See, e.g., United States ex rel. Healey v. Cannon,
Alternatively, Jordan’s claim of ineffective assistance of counsel fails to show that he would not have pleaded guilty but for counsel’s alleged incompetence.
Hill v. Lockhart,
In summary, Jordan’s ineffective assistance claim fails because he did not overcome the presumption of competence or demonstrate prejudice. His guilty plea was intelligently entered. Coupling this conclusion with our earlier findings regarding the lack of prosecutorial misconduct and the voluntary nature of the plea, we hold that Jordan’s state plea was properly admitted as evidence in his federal trial.

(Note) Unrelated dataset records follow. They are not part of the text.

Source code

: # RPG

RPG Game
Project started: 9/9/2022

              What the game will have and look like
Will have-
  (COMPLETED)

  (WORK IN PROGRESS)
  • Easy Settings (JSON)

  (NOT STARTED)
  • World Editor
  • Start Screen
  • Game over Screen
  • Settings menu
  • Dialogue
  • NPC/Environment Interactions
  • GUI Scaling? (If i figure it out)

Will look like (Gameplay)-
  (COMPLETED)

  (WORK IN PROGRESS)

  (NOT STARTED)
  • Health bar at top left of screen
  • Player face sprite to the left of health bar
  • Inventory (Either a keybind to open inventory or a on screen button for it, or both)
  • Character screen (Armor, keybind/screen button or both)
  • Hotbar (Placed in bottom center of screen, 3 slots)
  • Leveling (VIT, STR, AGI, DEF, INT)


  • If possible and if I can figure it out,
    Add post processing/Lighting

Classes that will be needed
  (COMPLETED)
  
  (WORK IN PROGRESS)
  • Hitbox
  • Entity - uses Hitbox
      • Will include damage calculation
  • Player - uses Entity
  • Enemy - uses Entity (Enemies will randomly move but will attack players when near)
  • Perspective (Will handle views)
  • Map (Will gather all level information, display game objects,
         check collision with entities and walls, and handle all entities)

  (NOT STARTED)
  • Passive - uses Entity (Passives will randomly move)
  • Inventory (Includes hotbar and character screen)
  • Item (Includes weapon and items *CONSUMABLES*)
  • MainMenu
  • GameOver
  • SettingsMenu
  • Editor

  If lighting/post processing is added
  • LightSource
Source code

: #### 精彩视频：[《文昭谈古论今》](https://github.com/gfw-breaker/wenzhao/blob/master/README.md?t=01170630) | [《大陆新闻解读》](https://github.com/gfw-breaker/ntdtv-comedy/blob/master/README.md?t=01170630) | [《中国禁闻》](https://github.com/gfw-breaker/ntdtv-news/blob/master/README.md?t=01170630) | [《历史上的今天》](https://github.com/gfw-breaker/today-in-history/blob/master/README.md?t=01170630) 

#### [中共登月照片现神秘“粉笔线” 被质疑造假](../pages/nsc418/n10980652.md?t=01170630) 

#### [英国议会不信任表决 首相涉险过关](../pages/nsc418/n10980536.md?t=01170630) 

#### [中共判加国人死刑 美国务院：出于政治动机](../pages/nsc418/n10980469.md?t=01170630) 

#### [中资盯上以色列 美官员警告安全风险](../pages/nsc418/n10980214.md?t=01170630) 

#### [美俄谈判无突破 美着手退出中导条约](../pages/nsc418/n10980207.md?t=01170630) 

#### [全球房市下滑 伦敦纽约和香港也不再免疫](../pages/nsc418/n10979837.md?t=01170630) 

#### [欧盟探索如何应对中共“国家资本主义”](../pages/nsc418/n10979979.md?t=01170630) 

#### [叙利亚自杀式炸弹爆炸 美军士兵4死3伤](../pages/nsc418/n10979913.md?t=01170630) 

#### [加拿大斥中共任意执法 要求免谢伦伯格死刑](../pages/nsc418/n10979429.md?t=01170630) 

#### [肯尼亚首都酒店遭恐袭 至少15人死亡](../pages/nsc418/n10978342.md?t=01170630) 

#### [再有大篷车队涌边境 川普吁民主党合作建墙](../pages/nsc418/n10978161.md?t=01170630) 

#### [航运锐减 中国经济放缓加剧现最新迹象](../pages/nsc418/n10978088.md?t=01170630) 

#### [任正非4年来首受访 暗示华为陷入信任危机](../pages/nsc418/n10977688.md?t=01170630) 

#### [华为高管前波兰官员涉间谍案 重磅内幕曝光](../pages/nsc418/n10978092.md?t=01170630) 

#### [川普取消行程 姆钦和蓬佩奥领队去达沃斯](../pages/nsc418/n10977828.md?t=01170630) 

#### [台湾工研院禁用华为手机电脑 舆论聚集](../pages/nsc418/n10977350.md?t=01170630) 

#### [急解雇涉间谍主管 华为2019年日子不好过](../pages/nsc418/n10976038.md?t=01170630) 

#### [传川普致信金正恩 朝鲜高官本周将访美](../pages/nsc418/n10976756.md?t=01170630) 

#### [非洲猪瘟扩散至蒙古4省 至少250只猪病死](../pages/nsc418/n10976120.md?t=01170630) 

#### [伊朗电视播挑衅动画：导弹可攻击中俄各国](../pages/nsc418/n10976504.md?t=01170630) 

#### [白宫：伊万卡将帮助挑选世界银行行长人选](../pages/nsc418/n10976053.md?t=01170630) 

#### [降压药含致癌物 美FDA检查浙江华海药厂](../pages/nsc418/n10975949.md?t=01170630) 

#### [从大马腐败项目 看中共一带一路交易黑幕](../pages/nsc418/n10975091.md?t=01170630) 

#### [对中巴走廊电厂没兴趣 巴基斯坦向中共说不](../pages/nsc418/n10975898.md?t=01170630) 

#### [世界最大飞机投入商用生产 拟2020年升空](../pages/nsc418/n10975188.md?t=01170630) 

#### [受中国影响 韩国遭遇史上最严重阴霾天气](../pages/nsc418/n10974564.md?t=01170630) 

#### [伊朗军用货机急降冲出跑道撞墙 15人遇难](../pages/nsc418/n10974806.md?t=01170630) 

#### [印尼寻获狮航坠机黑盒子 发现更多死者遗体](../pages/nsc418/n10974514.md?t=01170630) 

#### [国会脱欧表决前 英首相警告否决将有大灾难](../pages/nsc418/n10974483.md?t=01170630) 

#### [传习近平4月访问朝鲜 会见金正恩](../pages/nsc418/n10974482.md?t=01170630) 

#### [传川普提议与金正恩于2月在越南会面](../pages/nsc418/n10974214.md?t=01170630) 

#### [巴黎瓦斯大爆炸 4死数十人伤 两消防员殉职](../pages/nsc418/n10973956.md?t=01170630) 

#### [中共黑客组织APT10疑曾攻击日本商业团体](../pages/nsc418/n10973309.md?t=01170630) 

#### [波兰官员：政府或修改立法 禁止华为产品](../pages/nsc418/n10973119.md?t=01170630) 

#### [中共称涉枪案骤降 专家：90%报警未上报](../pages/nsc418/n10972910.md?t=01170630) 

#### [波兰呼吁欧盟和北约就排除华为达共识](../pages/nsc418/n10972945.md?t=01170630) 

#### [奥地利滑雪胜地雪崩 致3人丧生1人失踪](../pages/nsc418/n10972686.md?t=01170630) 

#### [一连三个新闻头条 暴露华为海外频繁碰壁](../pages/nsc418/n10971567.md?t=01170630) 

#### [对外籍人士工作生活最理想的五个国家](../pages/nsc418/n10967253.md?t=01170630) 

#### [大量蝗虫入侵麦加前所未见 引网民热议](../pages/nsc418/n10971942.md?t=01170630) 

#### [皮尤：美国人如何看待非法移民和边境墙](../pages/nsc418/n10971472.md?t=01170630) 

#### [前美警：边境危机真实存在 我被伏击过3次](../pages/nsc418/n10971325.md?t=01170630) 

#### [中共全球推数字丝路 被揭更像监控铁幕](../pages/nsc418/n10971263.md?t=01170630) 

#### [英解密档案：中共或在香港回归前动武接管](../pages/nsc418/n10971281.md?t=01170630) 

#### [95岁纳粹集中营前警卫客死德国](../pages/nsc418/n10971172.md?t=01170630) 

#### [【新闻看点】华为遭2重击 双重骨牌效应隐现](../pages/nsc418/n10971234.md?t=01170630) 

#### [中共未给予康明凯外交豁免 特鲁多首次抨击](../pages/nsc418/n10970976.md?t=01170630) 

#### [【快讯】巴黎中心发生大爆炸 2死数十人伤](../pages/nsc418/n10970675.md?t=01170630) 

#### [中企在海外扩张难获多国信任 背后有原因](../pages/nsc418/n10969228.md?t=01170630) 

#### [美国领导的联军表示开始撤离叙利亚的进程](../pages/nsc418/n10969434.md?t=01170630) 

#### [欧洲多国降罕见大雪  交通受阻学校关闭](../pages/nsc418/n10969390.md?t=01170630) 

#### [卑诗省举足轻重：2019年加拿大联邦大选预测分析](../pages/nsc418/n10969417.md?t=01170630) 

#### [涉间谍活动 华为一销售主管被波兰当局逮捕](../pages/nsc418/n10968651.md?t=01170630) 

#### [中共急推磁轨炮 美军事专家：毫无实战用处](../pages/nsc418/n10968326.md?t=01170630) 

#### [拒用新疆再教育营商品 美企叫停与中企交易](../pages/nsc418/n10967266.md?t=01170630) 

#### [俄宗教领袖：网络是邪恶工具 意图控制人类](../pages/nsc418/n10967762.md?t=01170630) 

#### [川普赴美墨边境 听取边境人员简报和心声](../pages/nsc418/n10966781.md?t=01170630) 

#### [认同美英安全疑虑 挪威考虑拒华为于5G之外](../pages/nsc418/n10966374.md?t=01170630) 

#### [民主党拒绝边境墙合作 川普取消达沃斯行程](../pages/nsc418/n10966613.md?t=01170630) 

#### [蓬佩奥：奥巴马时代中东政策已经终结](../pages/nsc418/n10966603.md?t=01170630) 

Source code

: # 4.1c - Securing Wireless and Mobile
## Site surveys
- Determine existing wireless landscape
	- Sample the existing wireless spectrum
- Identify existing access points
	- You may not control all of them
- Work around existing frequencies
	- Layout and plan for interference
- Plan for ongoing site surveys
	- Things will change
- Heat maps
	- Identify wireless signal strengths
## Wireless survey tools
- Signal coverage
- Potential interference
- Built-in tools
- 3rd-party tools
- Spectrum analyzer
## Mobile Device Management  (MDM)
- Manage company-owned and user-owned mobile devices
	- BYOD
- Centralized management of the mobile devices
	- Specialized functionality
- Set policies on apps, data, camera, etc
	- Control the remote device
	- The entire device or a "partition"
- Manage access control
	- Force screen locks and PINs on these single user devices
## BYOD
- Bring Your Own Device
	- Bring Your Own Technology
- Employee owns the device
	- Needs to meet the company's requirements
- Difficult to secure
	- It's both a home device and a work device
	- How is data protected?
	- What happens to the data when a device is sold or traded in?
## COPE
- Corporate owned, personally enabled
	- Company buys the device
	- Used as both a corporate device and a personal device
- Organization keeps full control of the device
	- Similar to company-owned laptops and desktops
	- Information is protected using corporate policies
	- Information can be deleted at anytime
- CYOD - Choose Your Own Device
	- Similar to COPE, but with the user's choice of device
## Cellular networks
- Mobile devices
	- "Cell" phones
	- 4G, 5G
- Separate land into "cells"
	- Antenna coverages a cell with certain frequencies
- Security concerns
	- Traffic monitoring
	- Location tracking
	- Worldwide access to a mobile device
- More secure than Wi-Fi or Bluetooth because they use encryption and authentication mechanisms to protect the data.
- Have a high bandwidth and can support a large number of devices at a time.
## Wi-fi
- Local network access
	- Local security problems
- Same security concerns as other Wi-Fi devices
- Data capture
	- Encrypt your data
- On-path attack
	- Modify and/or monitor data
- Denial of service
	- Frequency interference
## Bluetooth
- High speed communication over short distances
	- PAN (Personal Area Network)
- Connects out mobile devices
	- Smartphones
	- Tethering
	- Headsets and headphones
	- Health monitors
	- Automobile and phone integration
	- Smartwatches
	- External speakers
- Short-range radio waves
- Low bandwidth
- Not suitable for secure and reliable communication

We have fully considered Jordan’s arguments, but the state guilty plea, even if viewed as constitutionally defective, which it was not, is immaterial to his federal conviction. In his federal trial, an eyewitness testified that Jordan was in possession of a gun. Nothing more was needed.
For the reasons stated in this opinion, the judgment of the district court is Affirmed.
Notes
. This court summarized the history of 18 U.S.C. App. § 1202(a)(1) in United States v. Karlin:
18 U.S.C.App. § 1202(a)(1) was originally enacted as part of Title VII, Omnibus Crime Control and Safe Streets Act of 1968, Pub.L. 90-351, effective June 19, 1968. It provided:
(a) Any person who—
(1) has been convicted by a court of the United States or of a State or any political subdivision thereof of a felony,
******
and who receives, possesses, or transports in commerce or affecting commerce, after the date of enactment of this Act, any firearm shall be fined not more than $10,000 or imprisoned for not more than two years, or both.
[The Armed Career Criminal Act of 1984 ("ACCA”) ], ... effective October 12, 1984, added at the end of § 1202(a) the following language:
In the case of a person who receives, possesses, or transports in commerce or affecting commerce any firearm and who has three prior convictions by any court referred to in paragraph (1) of this subsection for robbery or burglary, or both, such person shall be fined not more than $25,000 and imprisoned not less than fifteen years, and, notwithstanding any other provision of law, the court shall not suspend the sentence of, or grant a probationary sentence to, such person with respect to the conviction under this subsection, and such person shall not be eligible for parole with respect to the sentence imposed under this subsection.
United States v. Karlin,
At the time of Jordan’s offense, the statute was in this form. It was repealed effective 180 days after May 19, 1986. The substantive crime was then incorporated into 18 U.S.C. § 922 while the enhancement provision was incorporated into § 924 by the Firearms Owner’s Protection Act, Pub.L. No. 99-308, §§ 102(6), 104(a)(4).
See United States v. Dickerson,
. Jordan also cites United States v. Edwards, 669 F.Supp. 168 (S.D.Ohio 1987) (finding prior state court plea inadmissible in federal prosecution because defendant was not advised that state court admissions could be used in federal court), in support of his argument. We do not find it persuasive.
. Because there is no evidence that Jordan's counsel failed to inform him of the possibility of federal prosecution, we need not determine whether counsel’s performance was "within the competence demanded of attorneys in criminal cases.”